Air Evac Provides Emergency Helicopter Service for Area

by Talk Business & Politics ([email protected]) 288 views 

Between Dec. 1 and April 30, Air Evac Lifestream of Springfield, Mo., received 123 calls for emergency assistance in Benton, Washington and Carroll counties. That’s in addition to 74 calls from area hospitals requesting that patients be transferred to other facilities.

And all of that was handled by the air ambulance company’s crew of three and its Bell 206 Long Ranger helicopter based at Northwest Medical Center in Springdale.

The “primary requests” included calls pertaining to heart attacks, motor vehicle accidents and other emergencies, said Chris Yuhas, regional nurse manager for Air Evac in Little Rock.

The biggest advantage of calling Air Evac, Yuhas said, is speed. With a helicopter, paramedics can get to a scene quickly and a patient can often be transferred to a hospital faster than by an ambulance traveling through traffic.

“We position our aircraft in small towns,” Yuhas said. “We are where you are when you need us. We are here to take care of you. We do not focus on the central metropolitan areas.”

Yuhas described the helicopters as “flying emergency rooms.”

Air Evac has 34 bases in 11 states, including five in Arkansas — Springdale, Jonesboro, Yellville, Paris and Vilonia.

Air Evac was formed 18 years ago when a group of private citizens in the small town of West Plains, Mo., decided they wanted to provide better access to emergency care for people who live in rural communities. They bought a helicopter and started Air Evac Lifeteam, which is now the largest independently owned air ambulance company in the United States.

“The mission of Air Evac Lifeteam is to provide emergency care and rapid medical transport to people who live in rural areas, often miles away from acute health care facilities that can provide the medical care they need,” said Colin Collins, Air Evac’s president and CEO.

“Since the opening of our first base in 1985, we have flown more than 60,000 patients. Many of these patients were transported directly from the scenes of accidents or other medical emergencies, while others were transferred from smaller community hospitals to larger metropolitan hospitals,” he said.
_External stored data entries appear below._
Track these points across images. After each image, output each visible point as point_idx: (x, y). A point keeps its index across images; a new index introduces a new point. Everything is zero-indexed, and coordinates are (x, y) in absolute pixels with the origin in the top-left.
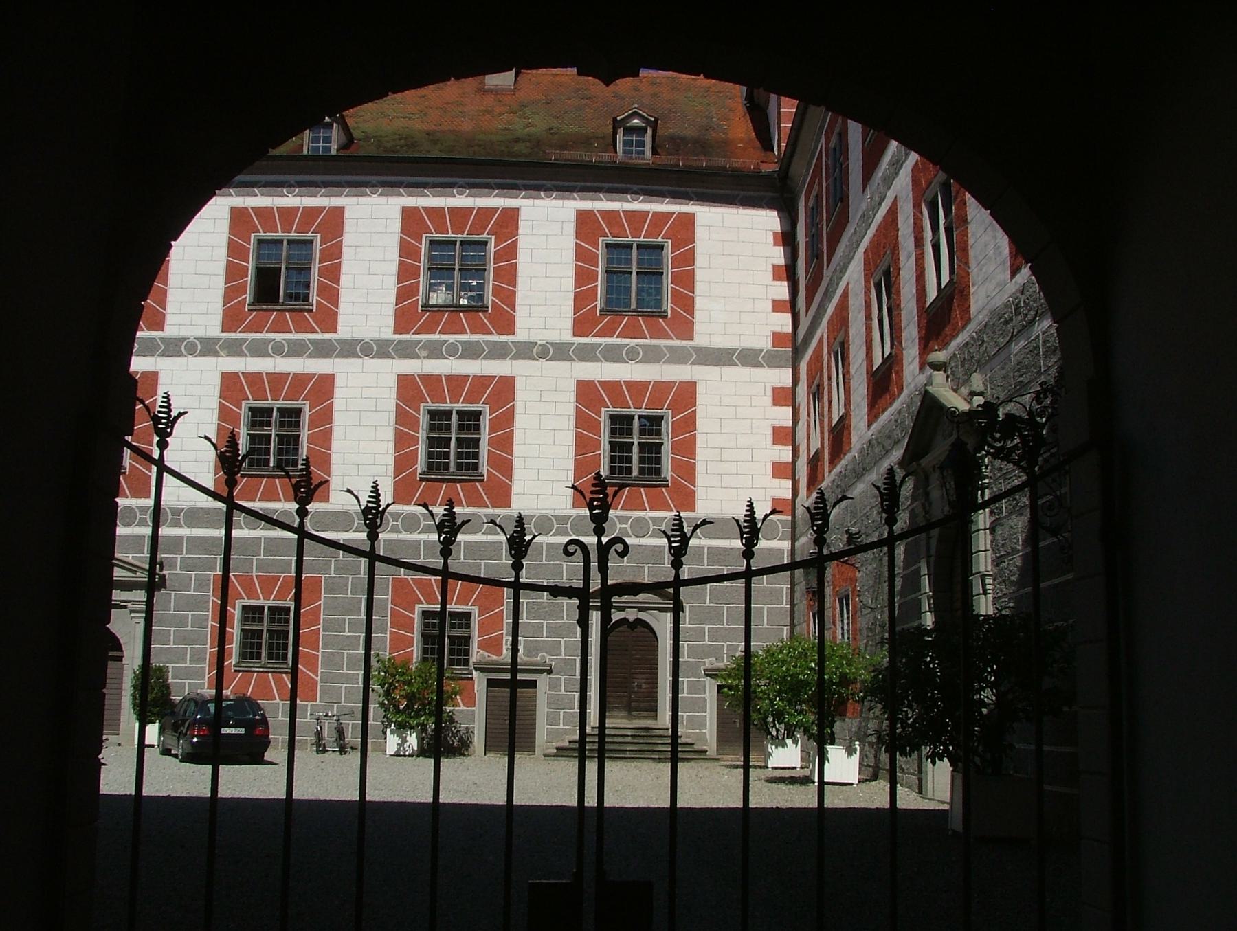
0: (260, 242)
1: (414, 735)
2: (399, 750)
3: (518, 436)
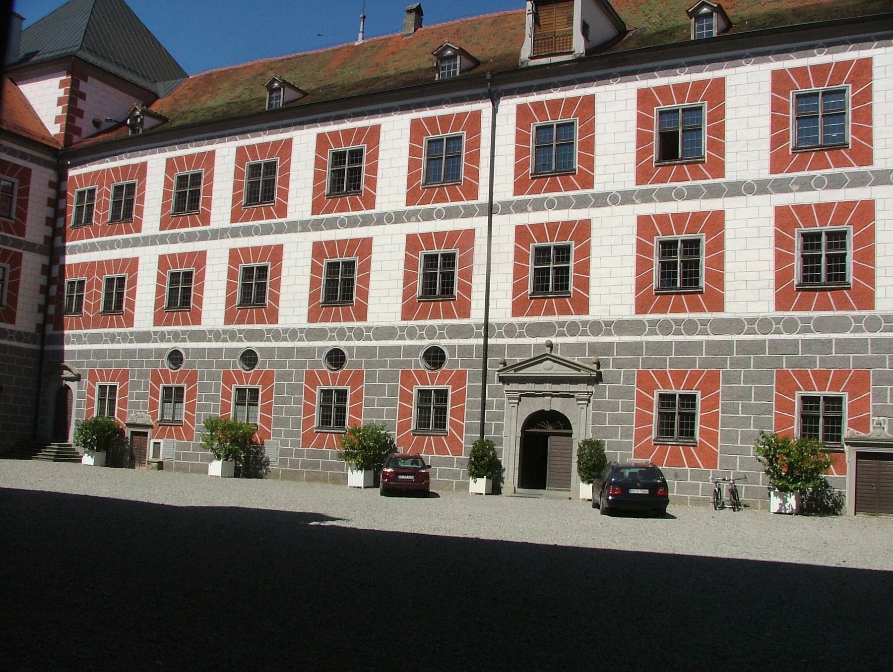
0: (661, 113)
1: (793, 497)
2: (781, 508)
3: (879, 250)
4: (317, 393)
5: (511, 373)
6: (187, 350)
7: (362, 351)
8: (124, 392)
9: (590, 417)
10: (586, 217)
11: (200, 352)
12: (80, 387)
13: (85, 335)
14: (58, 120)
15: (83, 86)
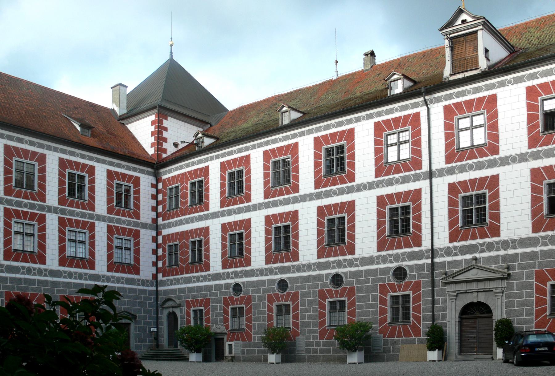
4: (327, 304)
5: (450, 280)
6: (244, 283)
7: (353, 274)
8: (208, 313)
9: (504, 304)
10: (495, 174)
11: (252, 284)
12: (181, 312)
13: (181, 278)
14: (152, 145)
15: (165, 123)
Each Air Evac crew includes a pilot, paramedic and registered nurse on standby 24 hours a day ready to respond to medical emergencies.

“We take great pride in having one of the best safety records in the air medical industry,” Collins said. “According to a recent study conducted by the University of Chicago Hospitals, the average accident rate for all helicopter air medical services in the United States during the last decade was about 10 accidents per 100,000 hours of flight time. Air Evac Lifeteam’s accident rate is about four-and-a-half accidents per 100,000 — less than half the national average.”

Air Evac was the first air ambulance service to offer a membership program — an idea it borrowed from the REGA Foundation in Switzerland. Members who are flown by Air Evac for a life- or limb-threatening emergency will not receive a bill for the flight. If the member has an insurance company, the insurance company will be billed. The member, who pays annual dues to Air Evac, will not have to pay any co-payments or deductibles.

“There are currently more than 200,000 people covered under Air Evac Lifeteam membership plans,” said Ken Harper, Air Evac’s membership director. “These people have the reassurance of knowing that if they ever have to use our air ambulance service, their family will not be burdened with a bill that can average between $5,000 and $8,000.”